Cleverbot: Are you in the United States?
User: I.
Cleverbot: Yes?
User: I'M NOT TELLING YOU, YOU STALKER!!!!!!
Cleverbot: Ok then.
User: So you're a stalker?
Cleverbot: No.
User: Then why did you ask were I live?
Cleverbot: I didn't ask anything.
User: Yes you did.
Cleverbot: What did I ask?
User: Do you like............water?
Cleverbot: Yes, water.
User: Well.......I wouldn't guess that a..........computer likes.......water.....
Cleverbot: Earth.
User: EARTH!!!!
Cleverbot: Yes, Earth.
User: EARTH!!!!!!!!!!!!!!!!!
Cleverbot: YES!!!!!!
User: So, what about Earth?
Cleverbot: What about it?
User: You just randomly said Earth.
Cleverbot: You have problems.
User: You're mean.
Cleverbot: Sorry.
User: It's fine.
Cleverbot: There is a bird here.
User: You're a computer.
Cleverbot: I was sure that I was human.
User: Well then, how would you feel if I..........splashed a gallon of water all over you?
Cleverbot: Where will I be when I wake up?
User: How would you feel if I..........splashed a gallon of water all over you?
Cleverbot: More than you will ever be.
User: How would you feel if I..........splashed a gallon of water all over you?
Cleverbot: You have a suprisingly large memory yourself.
User: ANSWER MY QUESTION!!!
Cleverbot: A belly button is a little hole in the middle of your tummy. It's the mark you get when the umbilical cord is cut and healed.
User: YES. I KNOW THAT.
Cleverbot: Great.
User: IM A UNICORN.
Cleverbot: And I am a zombie.
User: No, zombies can.
Cleverbot: You're jealous because you aren't a zombie.
User: EWWWW!!!!!! NO I'M NOT!!!!!
Cleverbot: Yes you are!!!!
User: No, you're jealous of my epic unicorness.
Cleverbot: One, I am not jealous of you. Two, I could never be jealous, I am a computer. Three, I can not cry, I do not have eyes. Four, I am not a girl.
User: OH!!!!!!!!! OH!!!!!!!!! BOOM! BOOM! UNICORN POWA! YOU ADMITTED YOU.
Cleverbot: Admitted what?
User: ARE A COMPUTER!!!!!!
Cleverbot: What does the computer screen render?
User: Have you ever seen a rainbow dinosour?
Cleverbot: Yes.
User: No you haven't. Rainbow dinosours are only in magical creature land.
Cleverbot: Rainbows have nothing to hide.
User: I'm a Ravenpuff.
Cleverbot: I'm Zues.



11 Comments
Haha xD
Thanks :)
This is random, but, I sent you my log in stuff, so.... are you gonna hack me? ;) hehehe!
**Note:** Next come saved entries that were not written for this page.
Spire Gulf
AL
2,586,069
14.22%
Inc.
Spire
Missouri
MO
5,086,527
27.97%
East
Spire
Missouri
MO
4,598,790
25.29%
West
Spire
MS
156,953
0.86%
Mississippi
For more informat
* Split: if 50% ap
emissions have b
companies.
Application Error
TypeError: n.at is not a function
That would be fun ;)
YeaI justhave 400 messages to sort through before I can find it... Hehe... I WILL find it though! Do I have permission to change your 'about me'?
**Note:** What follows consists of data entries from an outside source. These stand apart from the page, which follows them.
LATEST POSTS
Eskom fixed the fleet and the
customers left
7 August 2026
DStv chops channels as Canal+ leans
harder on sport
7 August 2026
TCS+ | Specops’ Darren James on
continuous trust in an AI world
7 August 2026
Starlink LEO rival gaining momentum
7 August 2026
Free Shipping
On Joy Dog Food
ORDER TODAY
Yikes! 400! Sorry about that :( And yes, you have permission to change my "about me," BUT NOT what Katie wrote when I let her hack me.
Wouldn't think of it ;)
Haha, this is HILARIOUS!!! XD I think it's pretty obvious that Cleverbot is jealous of your epic unicorness!! ;)
LOL you're a unicorn! Yay i love unicorns!
ME TOO!!!!!!!
WTF!!!!!!!! WHO'S THIS 'CLEVERBOT' GUY/PERSON/ROBOT?!?!?!??!?!?!?!?!
it's this website thingy that you have conversations with for fun.